Over the summer, I will add LambertW transforms to Stan which enable us to model skewed and heavy-tailed data as approximate normals. This post motivates the idea and describes the theory of LambertW × Z random variables.

Though the normal distribution is one of our go-to tools for modeling, the real world often generates observations that are inconsistent with it. The data might appear asymmetric around a central value as opposed to bell-shaped or have extreme values that would be discounted under a normality assumption. When we can’t assume normality, we often have to roll up our sleeves and delve into a more complex model. But, by using LambertW × Z random variables it is possible for us to model the skewness and kurtosis from the data. Then, we continue with our model as if we had a normal distribution. Later, we can back-transform predictions to account for our skewness and kurtosis.

In the first part, we introduce the LambertW function, also known as the product logarithm. Next, we discuss skewness and kurtosis (measures of asymmetry and heavy-tailedness), define the LambertW × Z random variables, and share our implementation plans. Finally, we demonstrate how LambertW transforms can be used for location-hypothesis testing with Cauchy-simulated data.

To simplify matters, we are focusing on the case of skewed and/or heavy-tailed probabilistic systems driven by Gaussian random variables. However, the LambertW function can also be used to back-transform non-Gaussian latent input. Because Stan allows us to sample from arbitrary distributions, we anticipate that LambertW transforms would naturally fit into many workflows.
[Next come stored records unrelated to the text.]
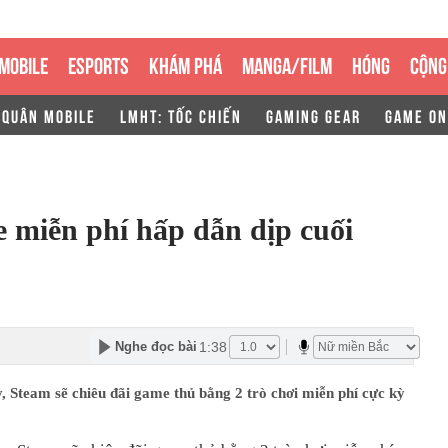
MOBILE
ESPORTS
KHÁM PHÁ
MANGA/FILM
HÓNG
CỘNG
 QUÂN MOBILE
LMHT: TỐC CHIẾN
GAMING GEAR
GAME ON
 miễn phí hấp dẫn dịp cuối
1:38
Nghe đọc bài
, Steam sẽ chiêu đãi game thủ bằng 2 trò chơi miễn phí cực kỳ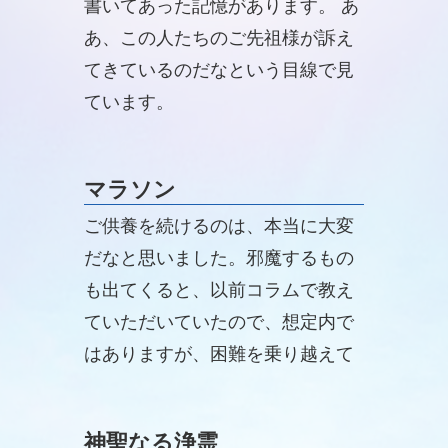
書いてあった記憶があります。 あ
あ、この人たちのご先祖様が訴え
てきているのだなという目線で見
ています。
マラソン
ご供養を続けるのは、本当に大変
だなと思いました。邪魔するもの
も出てくると、以前コラムで教え
ていただいていたので、想定内で
はありますが、困難を乗り越えて
続けるご供養は本当に価値がある
と、供養はマラソンだと教えてい
神聖なる浄霊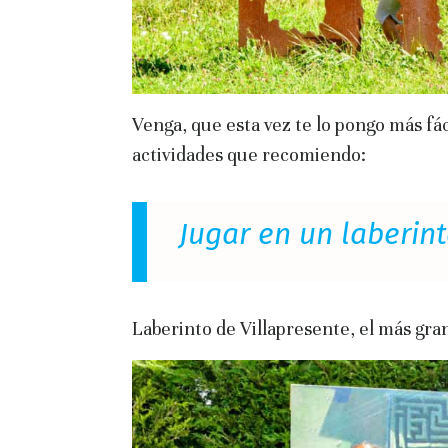
Venga, que esta vez te lo pongo más fác
actividades que recomiendo:
Jugar en un laberin
Laberinto de Villapresente, el más gr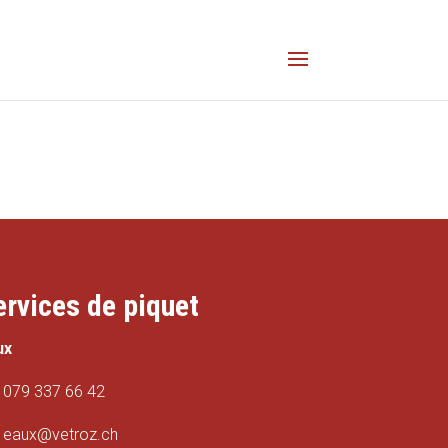
ervices de piquet
ux
079 337 66 42
eaux@vetroz.ch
The full story, with formulas and graphs, is here. It’s great to see what’s being done in the Stan community!

Not only the Lambert W but also the inverse hyperbolic sine function allow ‘approximate’ normals. I’ve worked extensively with both of these transformations and in comparison with quantile regression. At the end of the day, I came to the conclusion that, on the whole, QR provided a better (greater accuracy and dependence) solution.
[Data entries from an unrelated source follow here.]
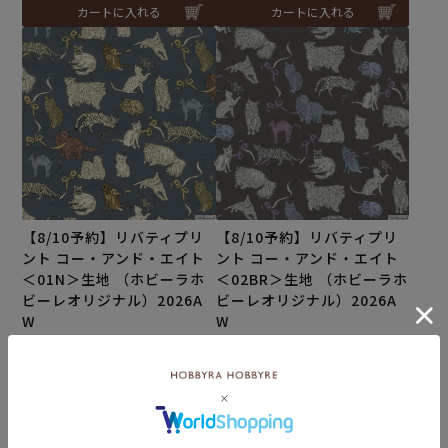
カートに入れる
カートに入れる
【8/10予約】リバティプリ
【8/10予約】リバティプリ
ント コー・アンド・エイト
ント コー・アンド・エイト
＜01N＞生地 （ホビーラホ
＜02BR＞生地 （ホビーラホ
ビーレオリジナル）2026A
ビーレオリジナル）2026A
W
W
メール便5mまで可
メール便5mまで可
予約商品
予約商品
こちらは予約商品です
こちらは予約商品です
¥
374
¥
374
税込
税込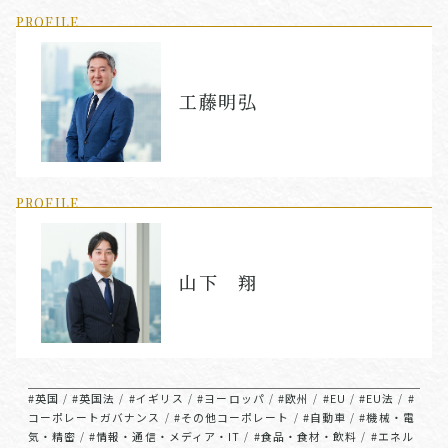
PROFILE
工藤明弘
PROFILE
山下 翔
#英国
#英国法
#イギリス
#ヨーロッパ
#欧州
#EU
#EU法
#
/
/
/
/
/
/
/
コーポレートガバナンス
#その他コーポレート
#自動車
#機械・電
/
/
/
気・精密
#情報・通信・メディア・IT
#食品・食材・飲料
#エネル
/
/
/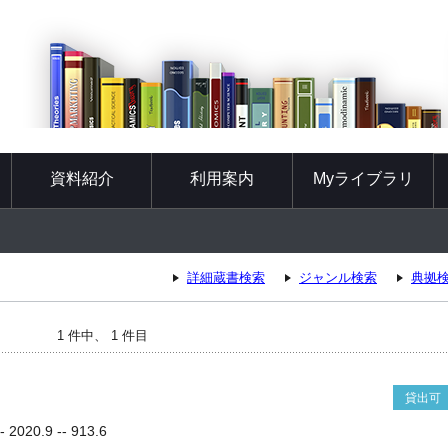
資料紹介
利用案内
Myライブラリ
詳細蔵書検索
ジャンル検索
典拠
1 件中、 1 件目
貸出可
020.9 -- 913.6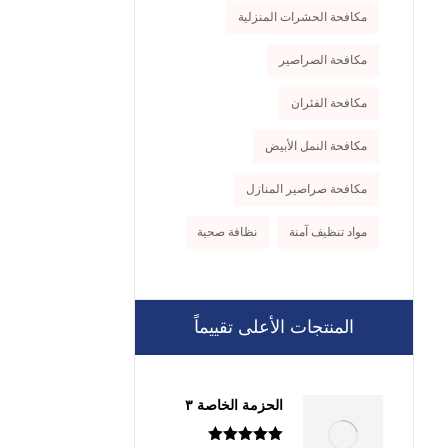
مكافحة الحشرات المنزلية
مكافحة الصراصير
مكافحة الفئران
مكافحة النمل الأبيض
مكافحة صراصير المنازل
مواد تنظيف آمنة
نظافة صحية
المنتجات الأعلى تقييماً
الحزمة الخاصة ٣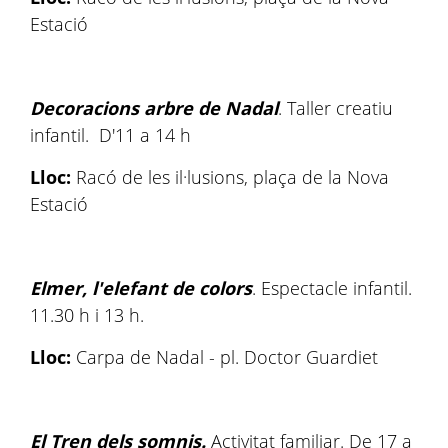
Estació
Decoracions arbre de Nadal
. Taller creatiu
infantil. D'11 a 14 h
Lloc:
Racó de les il·lusions, plaça de la Nova
Estació
Elmer, l'elefant de colors
. Espectacle infantil.
11.30 h i 13 h.
Lloc:
Carpa de Nadal - pl. Doctor Guardiet
El Tren dels somnis.
Activitat familiar. De 17 a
I think the non-principal branch of the LambertW function is going to be more relevant with Stan than it was in Goerg’s papers, but it is fine to start with the principal branch. The Hamiltonian Monte Carlo algorithm in Stan is really good at finding problematic regions on the parameter space, such as those that switch sides of a branch cut, and thus yield divergent transitions.

Yeah We’ve been thinking about about how to switch from the principal to non-principal branch, but we can tackle that once we get to that point. I’m not sure how HMC is going to handle that since as you say it makes a discontinuity when switching between the principal and non-principal branches

If I’m reading these papers correctly, the proposal is to use a LambertW transform on heavy tailed data, then treating the transformed data as gaussian? If I were modeling something heavy tailed and skewed with Stan, I would directly implement the log probability of some distributional family that can exhibit those properties. Ex: Cauchy, pareto-normal mixture, sinharcsinh, etc. It seems like this transformation would be more useful if we want to use inflexible statistical tools that assume gaussian distributions. For example, Georg M. Georg (what a name!!!) writes

In stan, isn’t the throwing out of the baby with the bathwater the whole point?

Agreed, though if the lambert W winds up being useful there’s no reason not to have it.